Korea which was most successful in fostering growth of this sector focused on the assembly of computers, consumer electronics and semiconductors through concessionary loans and state sponsored and financed research and development. In 1989 Samsung and IBM signed a co-licensing deal allowing them to tap into each other’s portfolio of patents. Today IBM no longer makes PCs, but Samsung is challenging Apple for the handheld tablet market.

Brazil of course was under a military dictatorship during this period. India was except for a brief period in the 70s a rambunctuous democracy like the Philippines is now. Korea was still being ruled by an autocratic president. In other words, the type of political system did not prevent the sorts of policies needed for promoting a meritocracy from emerging in productive sectors.

This was Pres Marcos’s greatest moral failing: neglecting the national development project and engaging in pure predatory behavior. The “Freedom Constitution” that followed his fall sought to put a system of checks and balances in place to restrain the executive has unfortunately not produced a meritocracy either. It simply revived the old aristocracy to power which has picked up where it left off prior to Martial Law by engaging in booty capitalism.

The weakness of the judicial system has served to deny a system of justice to the dispossessed and the poor. So unlike the Occupy Wall Street protesters who camp outside the headquarters of the global elite, our own version of the downtrodden live in slums outside the gated communities of local elites. They are forced to work in the informal sector without legal entitlements such as social security, healthcare or retirement funds, for the most part having acquired very little in the form of human capital.

The present dispensation is beset with many challenges all around which include fostering good governance and promoting economic growth. These projects will take time to bear fruit. While it is seeking to free the poor from local patron-client relationships through social insurance programs, it eventually needs to buckle down to the difficult task of generating employment through industrial promotion strategies and policies.

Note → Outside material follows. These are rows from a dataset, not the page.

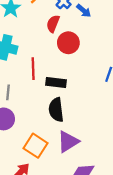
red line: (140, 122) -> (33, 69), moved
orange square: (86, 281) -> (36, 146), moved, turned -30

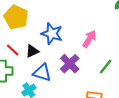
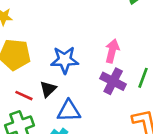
purple cross: (70, 64) -> (113, 81), moved

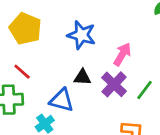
blue star: (65, 60) -> (82, 35), moved
black triangle: (48, 89) -> (82, 77), moved, turned 30

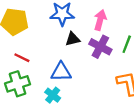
black triangle: (82, 77) -> (73, 39), moved

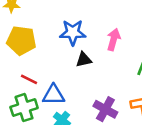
purple cross: (100, 47) -> (105, 109), moved
blue triangle: (61, 72) -> (54, 95), moved

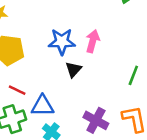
pink arrow: (114, 39) -> (93, 41), moved
black triangle: (84, 60) -> (73, 70), turned -35

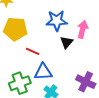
pink arrow: (93, 41) -> (83, 29), moved
red line: (17, 90) -> (33, 51), moved

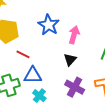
blue star: (57, 21) -> (49, 25), turned 30
black triangle: (67, 42) -> (70, 59), moved

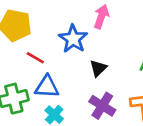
blue star: (49, 25) -> (73, 39), moved
pink arrow: (74, 35) -> (101, 17), moved

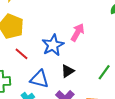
blue triangle: (47, 87) -> (39, 79), moved

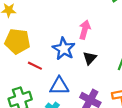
black triangle: (68, 71) -> (90, 58), moved

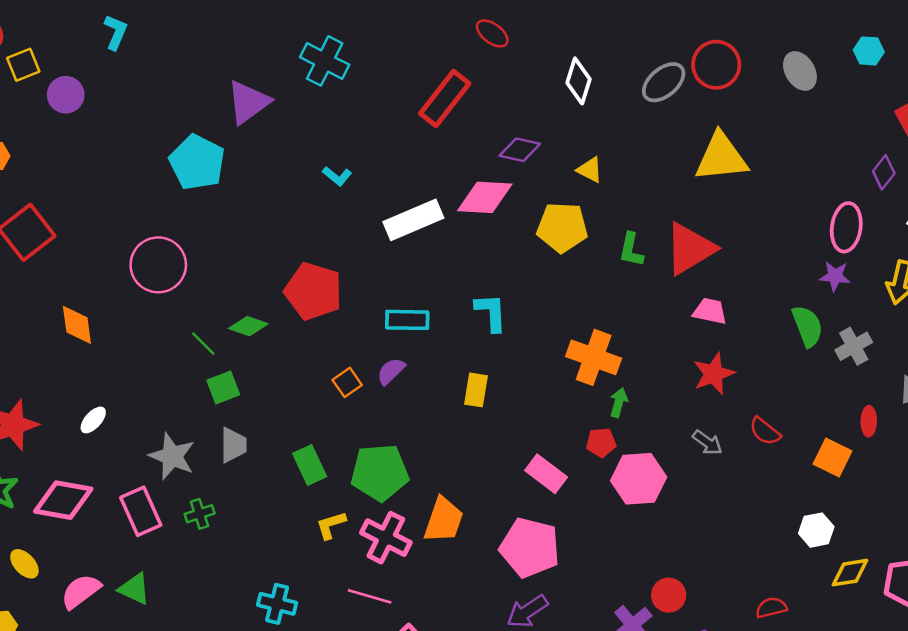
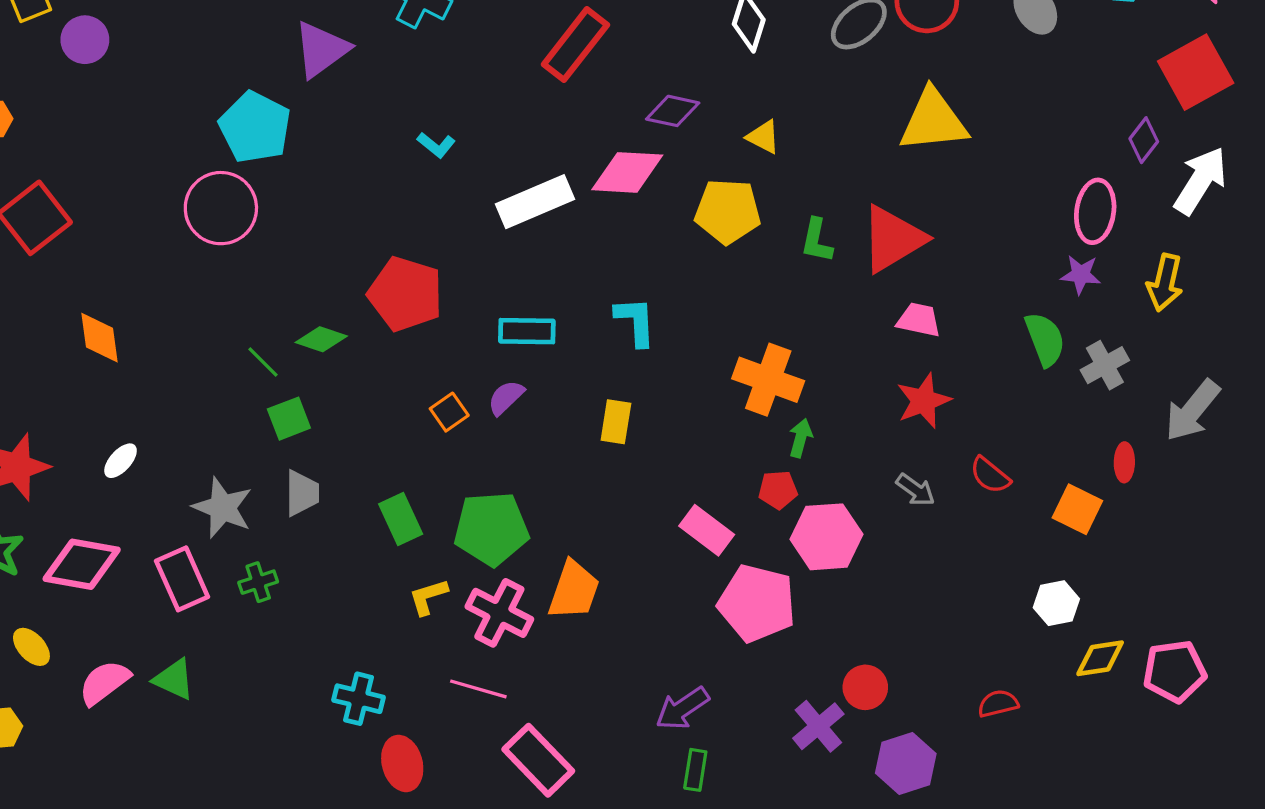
pink circle: (158, 265) -> (221, 208), moved
pink pentagon: (530, 548) -> (757, 603), moved

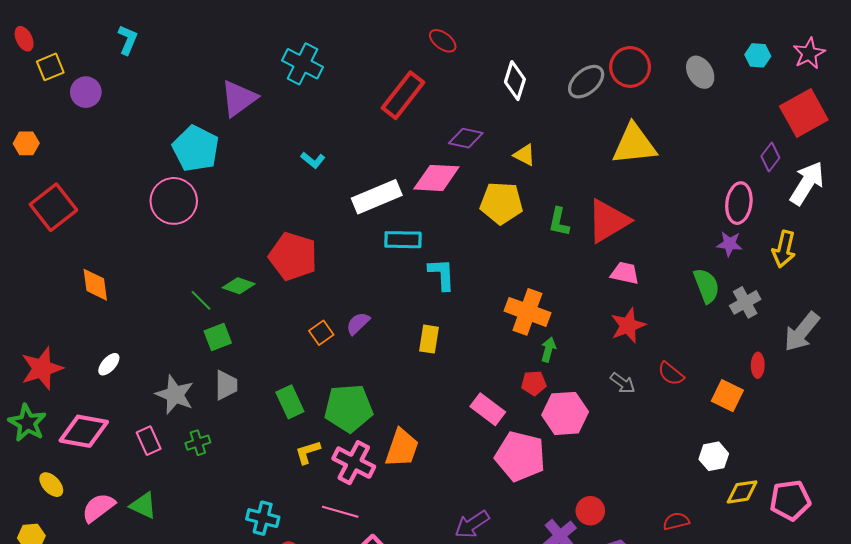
cyan rectangle: (527, 331) -> (403, 240), moved
pink rectangle: (182, 579) -> (149, 441), size x0.7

Having fostered the emergence of the electronics and business process outsourcing industries in the interim, the government faces the more difficult task of expanding the scope of these industries in the international division of labor (what Evans terms the role of “husbandry”) into more value added activities.

It would be good if aside from producing the domestic equivalents of Tom Hanks and Jennifer Anniston (a legacy of our showbiz, pop mentality from the Imeldific years) we could also foster the development of our own Bill Gates or Steve Jobs (the burgeoning industries out of Silicon Valley of course received tremendous government support through the defense industry).

Globalization was meant to usher in a kind of meritocracy among nations in the division of labor. What the experience of emerging countries has shown is that to rise to the top, state involvement in the development of industries is necessary. The ultimate goal should not be to one day attract a greater share of foreign companies to our shores; the national ambition should be to one day join our brothers in emerging markets in buying out foreign companies within their own shores.

Perhaps it is this vision that should occupy our hearts and minds as we look to the future.